Des villes États-uniennes suivent aussi  le mouvement en interdisant la pratique d’étranglement aux policiers. Le 8 juin, le ministre de l’intérieur Christophe Castaner annonce que cette technique sera également abandonnée ne sera plus enseignée dans les écoles de police et de gendarmerie.

Cette période actuelle est un tournant décisif pour le mouvement Black Lives Matter et la dénonciation des violences policières: de nombreuses manifestations se forment à travers le monde, notamment en Angleterre, Allemagne, Italie, Canada, mais aussi Nouvelle-Zélande, et Japon. Des marches sont également organisées et prévues un peu partout en France.
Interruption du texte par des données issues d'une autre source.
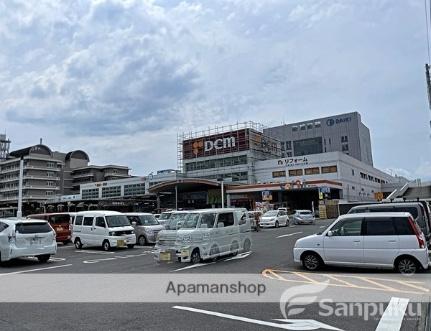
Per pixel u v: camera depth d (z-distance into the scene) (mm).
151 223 22703
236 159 74250
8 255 14086
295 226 37531
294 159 67062
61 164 105938
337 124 99750
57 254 18203
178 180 58594
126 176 113750
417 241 10484
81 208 72562
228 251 14984
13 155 109875
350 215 11562
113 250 19500
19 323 6652
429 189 36625
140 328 6203
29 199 96812
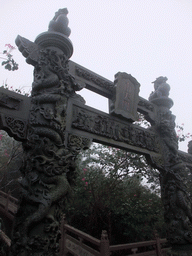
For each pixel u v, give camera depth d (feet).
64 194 9.54
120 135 15.78
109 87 15.99
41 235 8.52
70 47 12.40
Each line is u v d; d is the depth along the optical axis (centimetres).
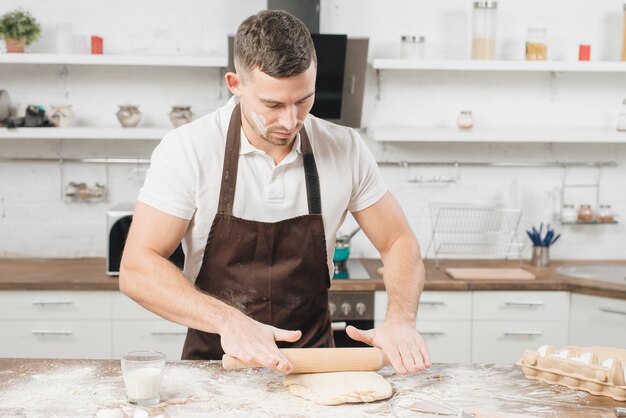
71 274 380
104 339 369
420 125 431
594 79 431
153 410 182
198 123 228
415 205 434
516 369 214
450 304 373
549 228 439
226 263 230
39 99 418
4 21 386
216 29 419
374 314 368
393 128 420
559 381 202
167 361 217
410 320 214
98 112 421
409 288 225
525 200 437
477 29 400
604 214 426
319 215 231
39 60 382
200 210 224
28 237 425
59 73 417
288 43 189
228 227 226
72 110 400
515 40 427
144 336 369
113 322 368
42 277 372
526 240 438
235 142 224
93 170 424
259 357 185
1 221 424
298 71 189
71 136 387
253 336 192
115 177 425
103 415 173
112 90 420
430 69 416
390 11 423
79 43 402
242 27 197
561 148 435
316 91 383
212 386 198
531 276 380
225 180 223
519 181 436
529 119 432
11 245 425
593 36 427
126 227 373
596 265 425
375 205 239
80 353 369
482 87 429
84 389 195
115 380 201
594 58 429
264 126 201
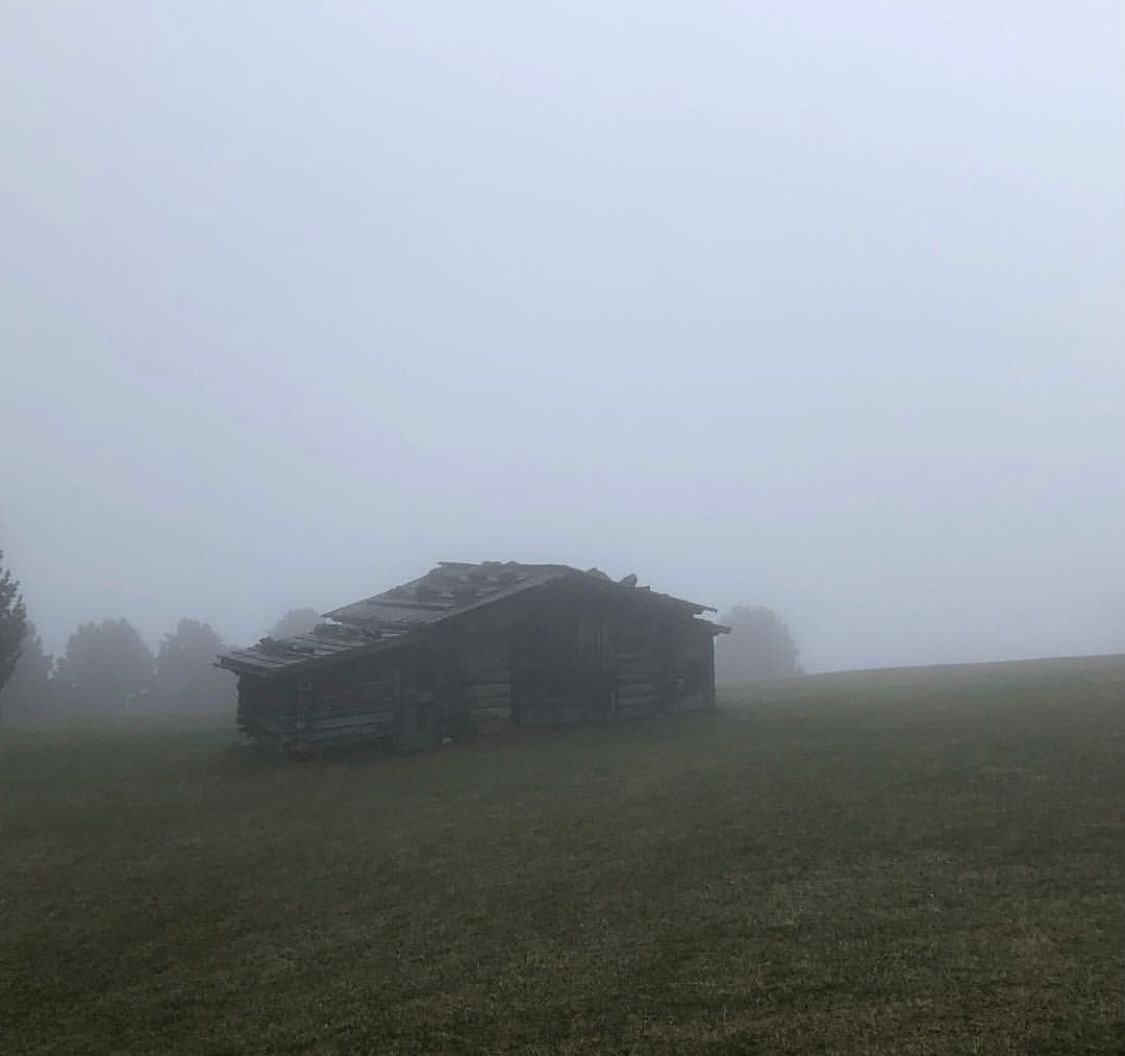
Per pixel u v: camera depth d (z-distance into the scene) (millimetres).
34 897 13703
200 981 10508
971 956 9039
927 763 16750
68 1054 9055
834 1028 7941
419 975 10031
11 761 23312
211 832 16609
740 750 19984
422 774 20031
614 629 25344
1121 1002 7836
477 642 23781
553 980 9547
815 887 11422
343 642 23828
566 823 15375
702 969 9445
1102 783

Des milliers de photos, vidéos, informations, et documents éducatifs circulent, tout comme des pétitions, comme celle exigeant que justice soit faite pour George Floyd, qui, à ce jour, réunis dix-sept millions de signatures. Les personnalités n’hésitent pas à partager ces documents et à contribuer aux dons, qu’il s’agisse d’acteurs, de journalistes, de collectifs, d’associations, ou encore d’influenceurs. De plus, des entreprises, comme les marques Ben and Jerry’s ou Adidas, ou des compagnies comme Netflix et Square Enix apportent leur soutien en partageant des communiqués sur le sujet, ou en effectuant des dons.

Une prise de conscience s’élève donc peu à peu : les discussions et les débats s’ouvrent davantage, soulignant cette problématique sensible, qui déclenche la mise en lumière de ce sujet qui ne devrait plus être d’actualité.